The Orioles announced yesterday the signings of pitchers Eddie Gamboa and Zach Clark to minor league contracts. Gamboa, who was on the 40-man roster briefly this winter, was expected to re-sign.

It was good to see Clark re-sign as well. An Oriole since he signed with the organization in May of 2006, Clark had an eventful 2013 season. One that included his first call to the big leagues - even if it lasted just four days - and later his conversion to a knuckleball pitcher.

That conversion began only after Clark was designated for assignment in early May. Yes, it is tough to make the change during the season. At least Gamboa began his switch during spring training.

Clark went 3-15 with a 7.84 ERA at four levels of the O’s minor league system in 2013, ending the year with Single-A Frederick. Over 111 1/3 innings, he gave up 134 hits, with 75 walks and 65 strikeouts.

It was a bit of a bumpy ride for him, but it also had to be incredibly difficult to make that switch six weeks into the season and then try to get out hitters at Double-A Bowie.

Clark committed to the pitch and the O’s said they’d stay with him during what would be a long-term process. The O’s officially held up their part of the bargain yesterday.

My last two thoughts today are about the Hall of Fame voting process. I’ll beat the drum yet again today that some broadcasters be included in the Hall vote. What is wrong with adding two to three per year, not for full BBWAA membership, but Hall voting rights. You can’t tell me broadcasters like Bob Costas, Jon Miller, Vin Scully or even adding a sabermetric element with someone like Brian Kenny, would not be good additions to the electorate. It is past time for someone with the Hall or BBWAA to make this happen.
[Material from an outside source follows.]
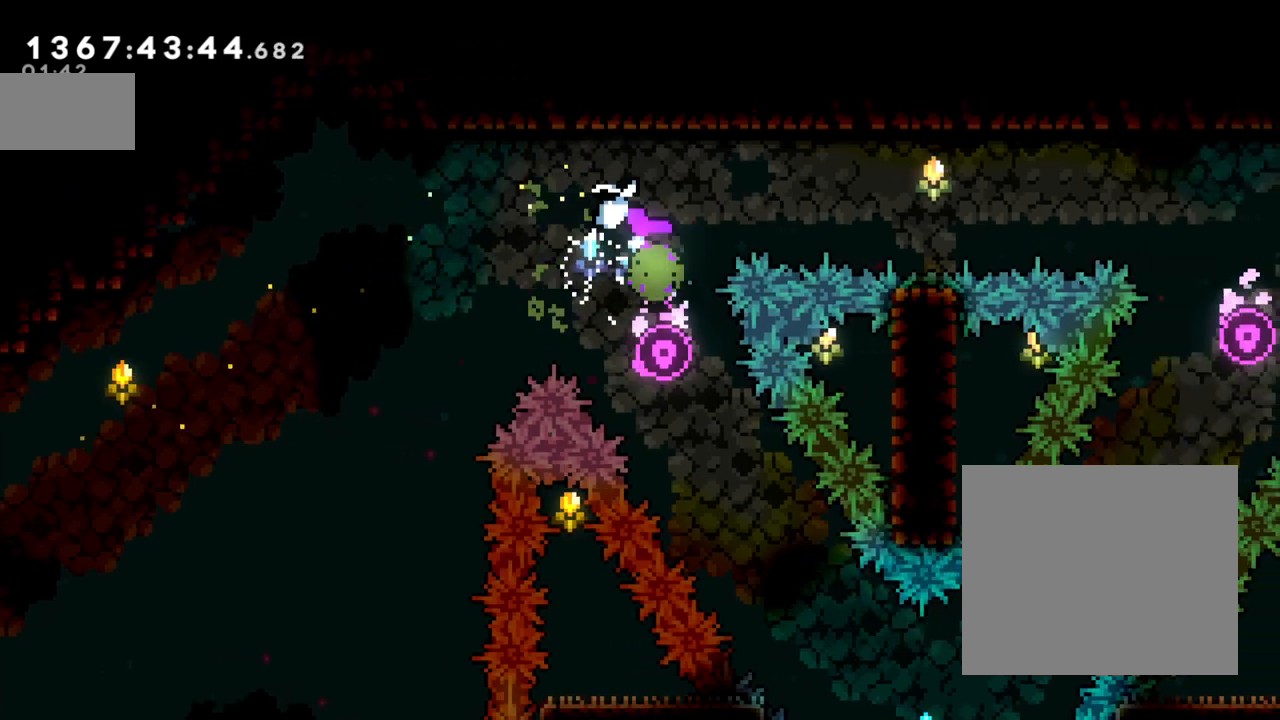
{"buttons": [], "left_stick": "up-right", "right_stick": "center", "events": [[83, "left_stick", "up-right"]]}
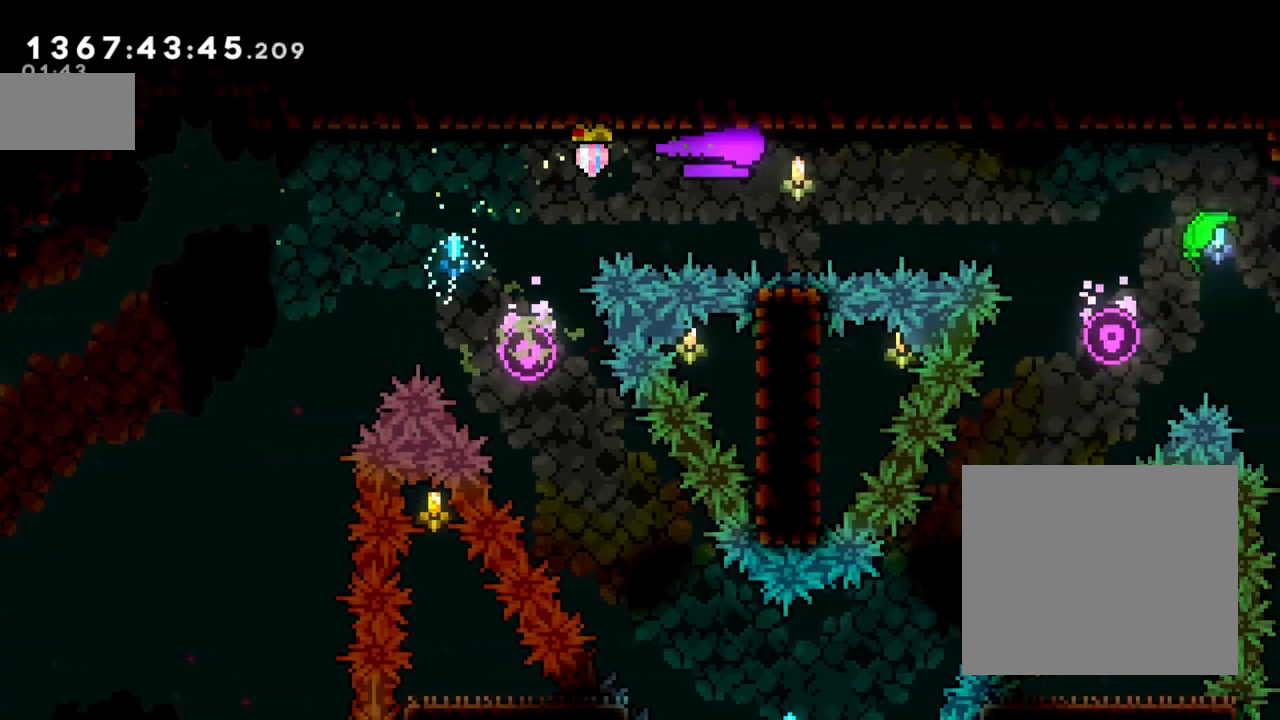
{"buttons": [], "left_stick": "right", "right_stick": "center", "events": [[150, "left_stick", "right"]]}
Finally, I’ve changed my mind in thinking that having voters make their ballots public is a good idea. It’s not. It creates too much talk about Hall of Fame voters rather than Hall of Fame players.

I don’t care that some writer from Los Angeles voted only for Jack Morris and I don’t even care why he did it. This should not be about him or any individual voter but the players that are headed to Cooperstown.